There are several reasons Trader Joe’s, Costco and other stores suddenly stop selling customer favorites.

Sometimes products are seasonal, or a manufacturer always planned to make them for a limited time. Also, for stores like Costco and Trader Joe’s, discontinuing items can reinforce the treasure hunt-like appeal of these stores.

But more often, other strategies are at play.

One major factor: It’s difficult to get shelf space inside Trader Joe’s and Costco and stay there. These companies sell a limited number of items — only the products in highest demand from customers.

That’s quite a different strategy from supermarkets, as well as the likes of Walmart and Amazon, which offer a wide array of foods and brands. Costco, for example, sells around 4,000 different products at a given time. Traditional supermarkets typically sell 40,000.

Both companies’ ability to keep prices below most of their competitors hinges on turning over high volumes of top-selling merchandise every minute, every day.

If an item isn’t selling fast enough on the shelf at Trader Joe’s or is collecting dust at Costco warehouses, the companies need to switch to something else that customers will snap up.

“If you don’t have high volume or growing volume, the costs of producing and handling a slow-selling product are such that it doesn’t make business sense,” Trader Joe’s vice president of marketing Matt Sloan said in a company podcast earlier this year.

Other times, it’s the product itself: Companies will pull items if suppliers raise the price too much or the quality drops.

“Costco would rather not sell an item than sell it at a price that’s too high,” said Chuck Howard, an assistant professor of marketing at Texas A&M’s Mays Business School. “It would be off-brand for them to be selling things that consumers think would be too expensive.”

For example, about five years ago Costco replaced a $27 10-pound boneless, skinless frozen chicken breast from Perdue with a $21.99 Wayne Farms version, said Marcus Walker, an assistant buyer of frozen foods at Costco from 2005 to 2020.

Items that are cheaper at other stores are also prime to eliminate.

Costco wants its products to be the lowest-priced option. It pulled Hot Pockets because it wasn’t able to match Sam’s Club prices on the product, Walker said.

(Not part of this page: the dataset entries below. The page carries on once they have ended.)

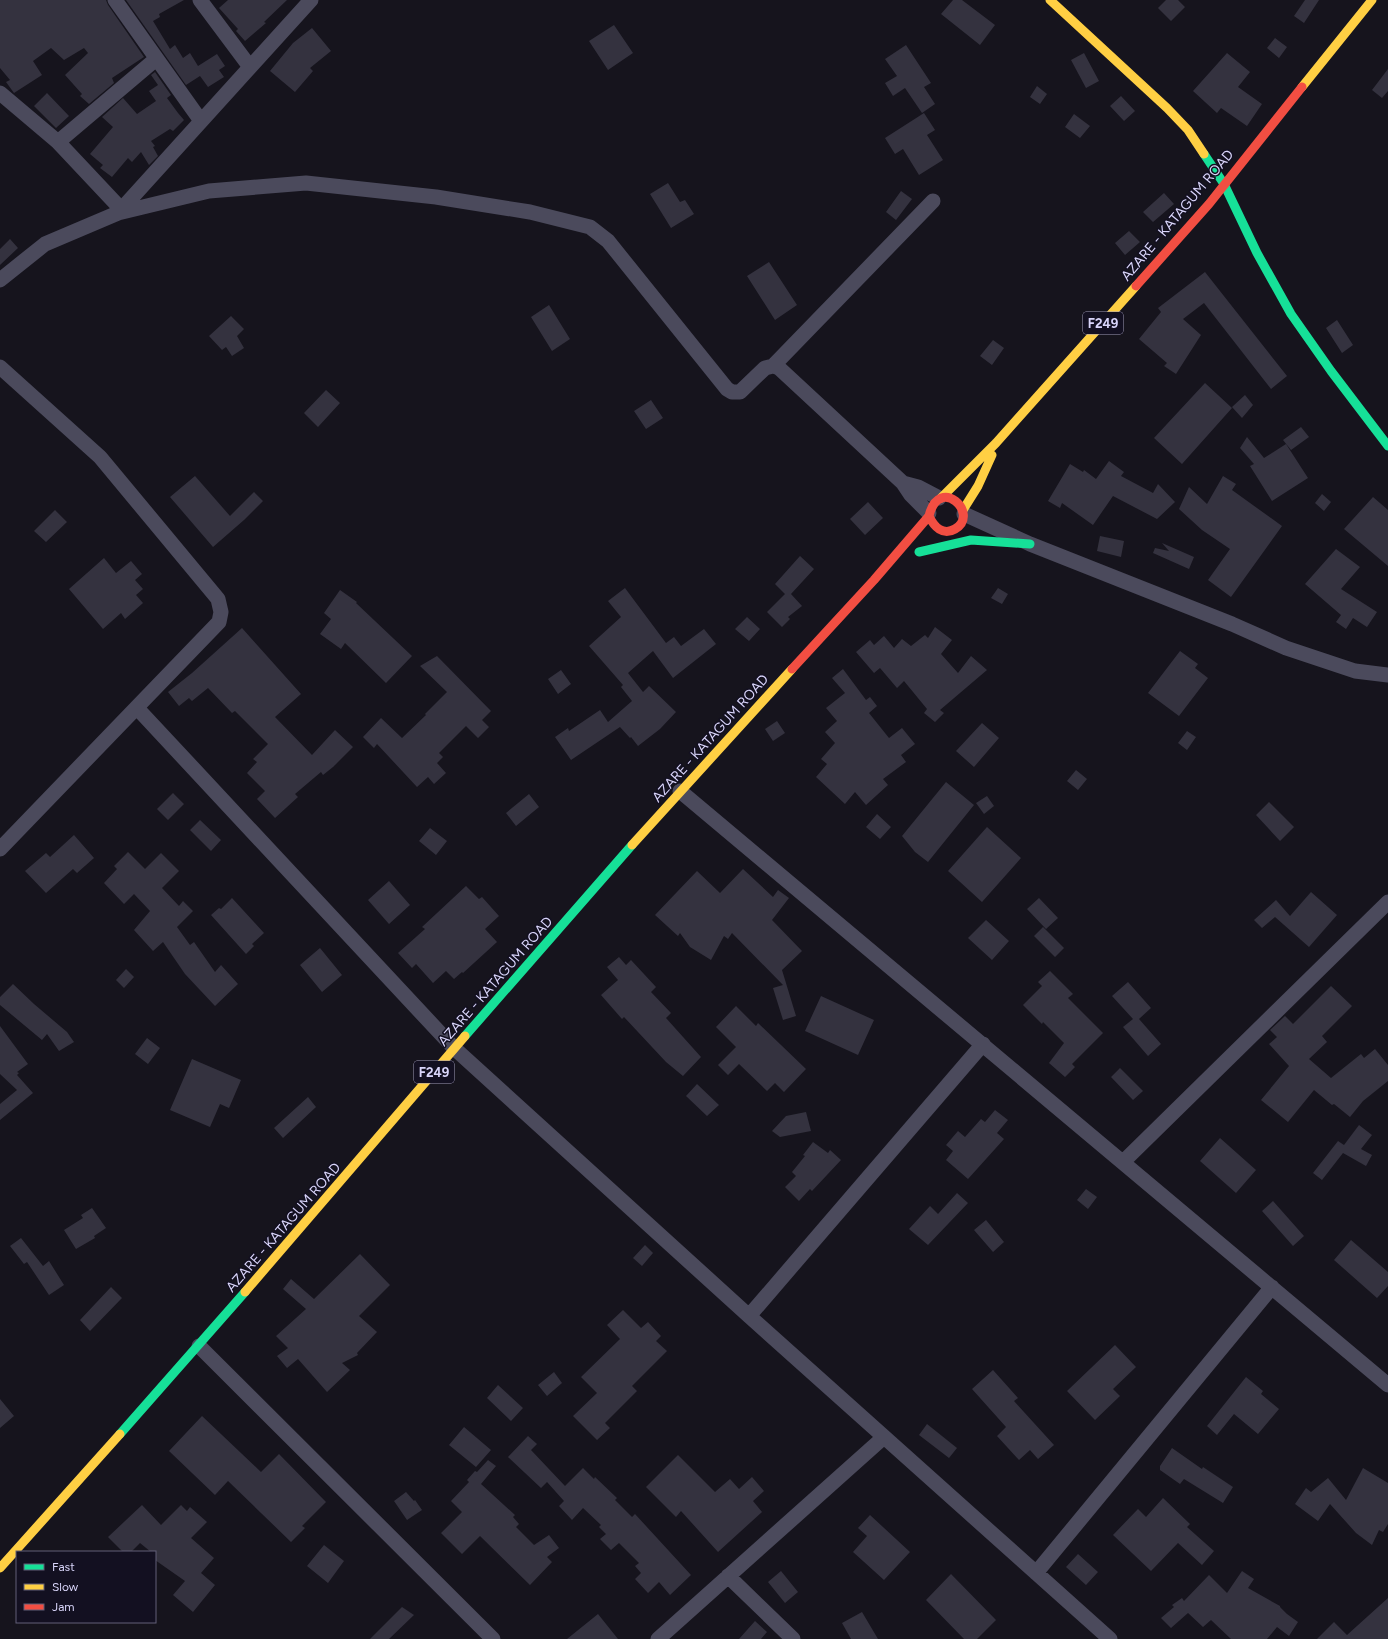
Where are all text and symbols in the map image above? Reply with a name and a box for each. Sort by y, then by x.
street label: AZARE - KATAGUM ROAD [1118,146,1237,284]
road number: F249 [1083,312,1123,334]
street label: AZARE - KATAGUM ROAD [649,671,772,806]
street label: AZARE - KATAGUM ROAD [434,913,556,1050]
road number: F249 [414,1061,454,1083]
street label: AZARE - KATAGUM ROAD [222,1159,344,1296]
legend [16,1551,156,1623]
text: Fast [52,1560,75,1574]
text: Slow [52,1580,79,1594]
text: Jam [52,1600,75,1614]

Costco’s teams buy their suppliers’ products at competitors’ stores and test them to compare the quality against Costco’s. If they find an item tastes better somewhere else, they’ll ask the supplier to improve it for Costco, Walker said — and if that doesn’t happen, Costco will look to replace it.

Another issue, which the pandemic underscored, is the stability of product supply. If a manufacturer can’t produce enough of an item, the companies will stop selling it and replace it with something they can consistently keep on shelves.

In 2020 and 2021, with demand sky-high from customers stocking up on groceries during the pandemic, manufacturers halted production of many secondary products to make only their highest-demand items. And even as demand eased this year and factories returned to running at more normal capacity, manufacturers still aren’t making as wide a variety of items as they did before the pandemic.

Hormel Foods, the maker of Skippy and Spam, and Mondelez, which owns brands like Oreo, are among the companies that have said recently they are reducing the number of products they’re selling to focus on their top-performing ones.